WHAT THE TASK ASKS
From the line containing "Sviluppo e Formazione R.U." down to the line containing "garantiti i servizi essenziali" in the records below, reproduce every line exactly, ends included, and omit all others.

[[ RECORDS SUPPLIED, beginning ]]

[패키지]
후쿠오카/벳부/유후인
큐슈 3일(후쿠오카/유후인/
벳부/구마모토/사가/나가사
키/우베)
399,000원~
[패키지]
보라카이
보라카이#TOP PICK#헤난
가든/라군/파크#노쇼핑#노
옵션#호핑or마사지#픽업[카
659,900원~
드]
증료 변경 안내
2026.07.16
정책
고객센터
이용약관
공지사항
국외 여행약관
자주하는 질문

[[ RECORDS SUPPLIED, end ]]
[[ RECORDS SUPPLIED, beginning ]]

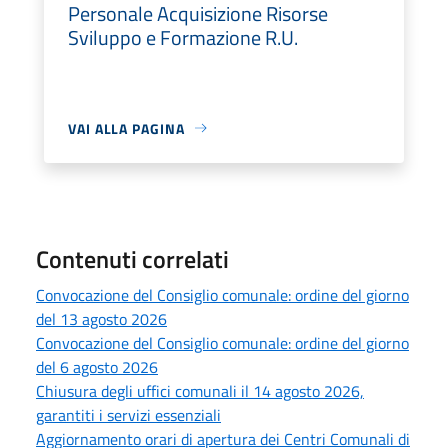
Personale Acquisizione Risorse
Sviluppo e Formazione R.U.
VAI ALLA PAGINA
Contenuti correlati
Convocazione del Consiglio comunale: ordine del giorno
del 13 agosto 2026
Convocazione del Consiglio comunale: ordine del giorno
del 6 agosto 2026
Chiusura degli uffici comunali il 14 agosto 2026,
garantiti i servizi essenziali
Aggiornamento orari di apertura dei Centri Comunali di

[[ RECORDS SUPPLIED, end ]]

ANSWER BELOW
Sviluppo e Formazione R.U.
VAI ALLA PAGINA
Contenuti correlati
Convocazione del Consiglio comunale: ordine del giorno
del 13 agosto 2026
Convocazione del Consiglio comunale: ordine del giorno
del 6 agosto 2026
Chiusura degli uffici comunali il 14 agosto 2026,
garantiti i servizi essenziali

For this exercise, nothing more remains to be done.